> _DATA BLOCK_:
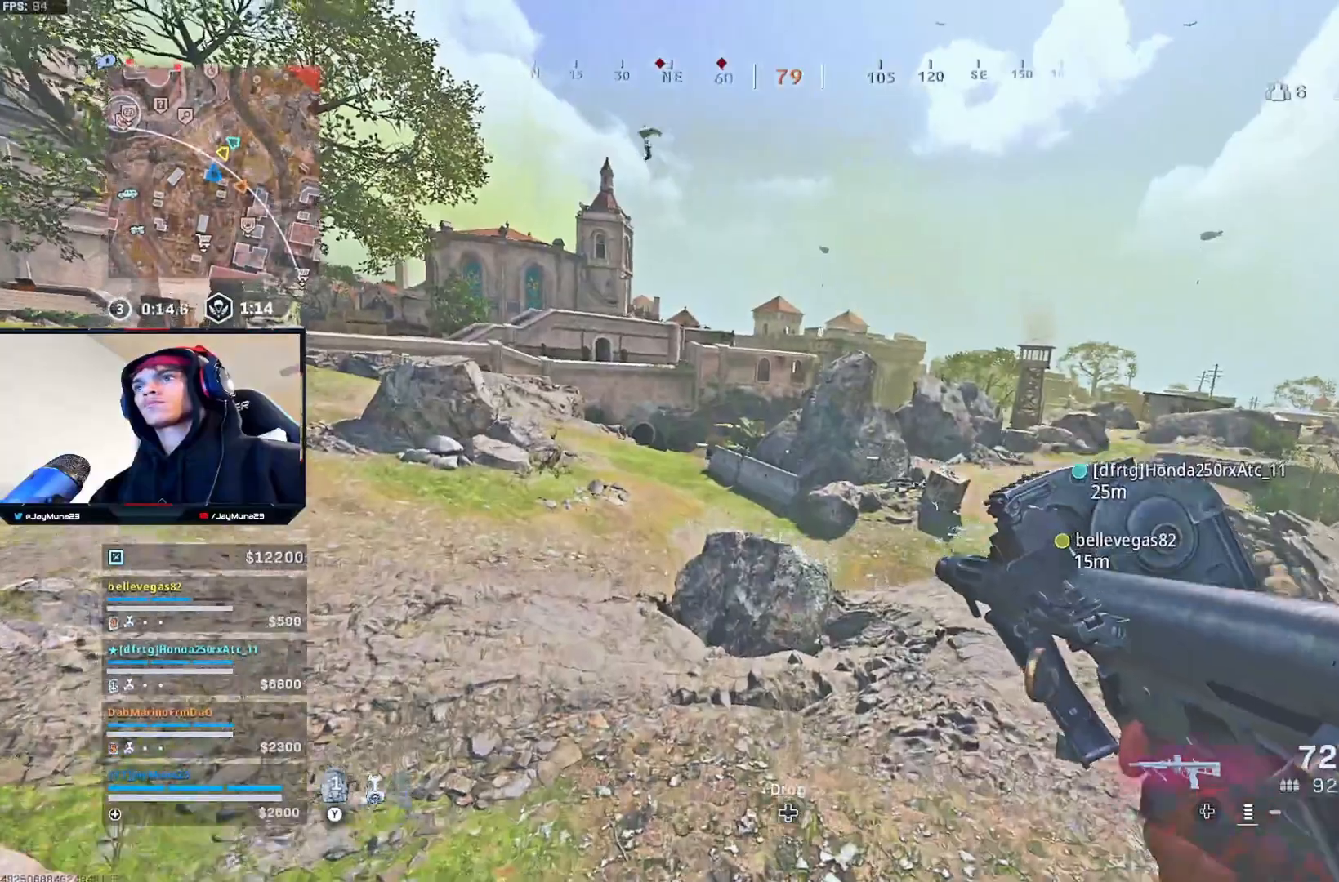
{"buttons": [], "left_stick": "left", "right_stick": "center", "events": [[117, "Y", "down"], [217, "Y", "up"]]}
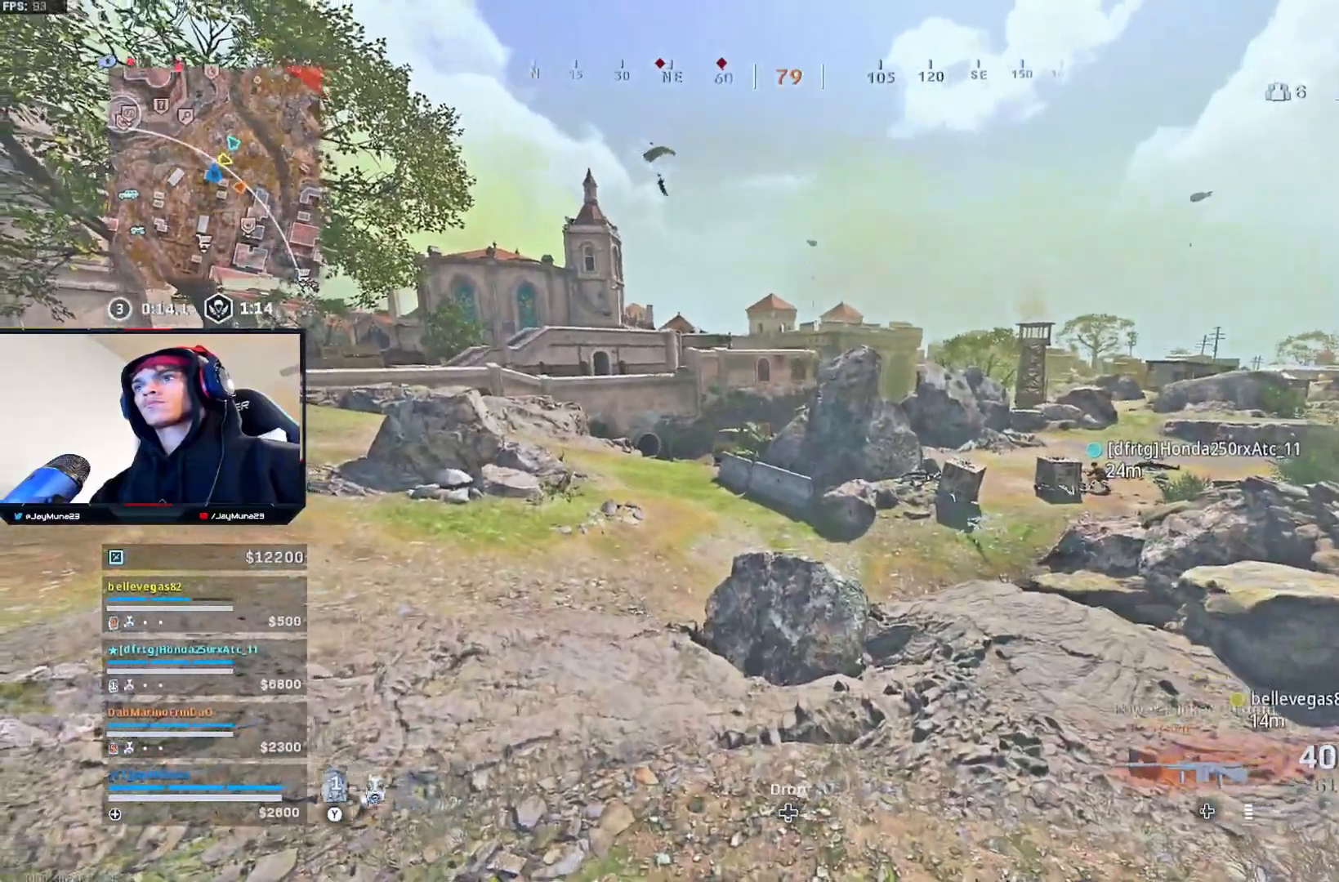
{"buttons": ["L2"], "left_stick": "center", "right_stick": "center", "events": [[50, "right_stick", "up"], [100, "left_stick", "center"], [150, "L2", "down"], [183, "right_stick", "center"]]}
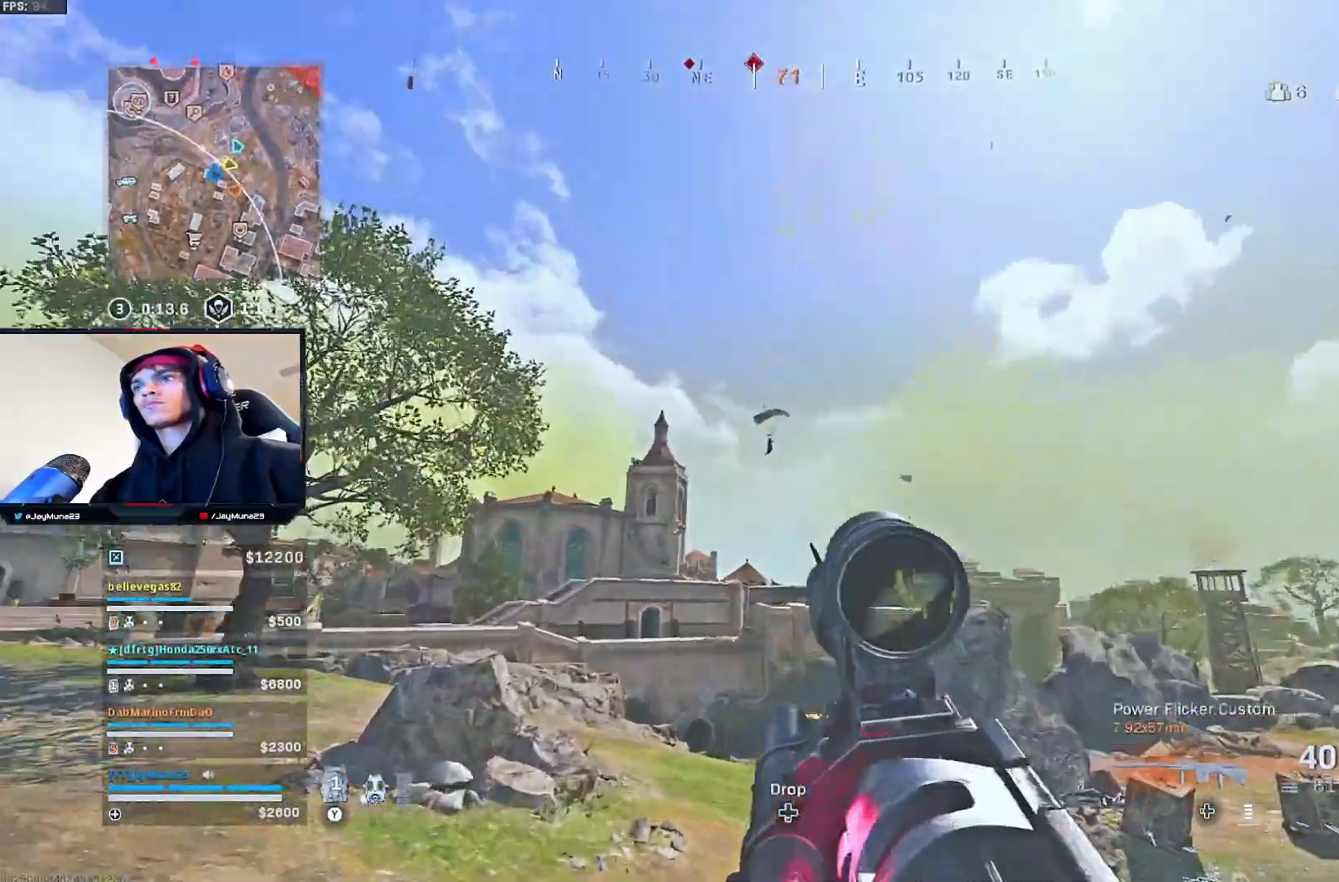
{"buttons": ["L2", "R2"], "left_stick": "center", "right_stick": "down-right", "events": [[300, "right_stick", "down"], [383, "right_stick", "down-right"], [417, "R2", "down"]]}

> _REQUIREMENT_:
Print every line of the data exactly. Pictures do not belong in the copy.

> _SOLVED EXERCISE_:
{"buttons": [], "left_stick": "left", "right_stick": "center", "events": [[117, "Y", "down"], [217, "Y", "up"]]}
{"buttons": ["L2"], "left_stick": "center", "right_stick": "center", "events": [[50, "right_stick", "up"], [100, "left_stick", "center"], [150, "L2", "down"], [183, "right_stick", "center"]]}
{"buttons": ["L2", "R2"], "left_stick": "center", "right_stick": "down-right", "events": [[300, "right_stick", "down"], [383, "right_stick", "down-right"], [417, "R2", "down"]]}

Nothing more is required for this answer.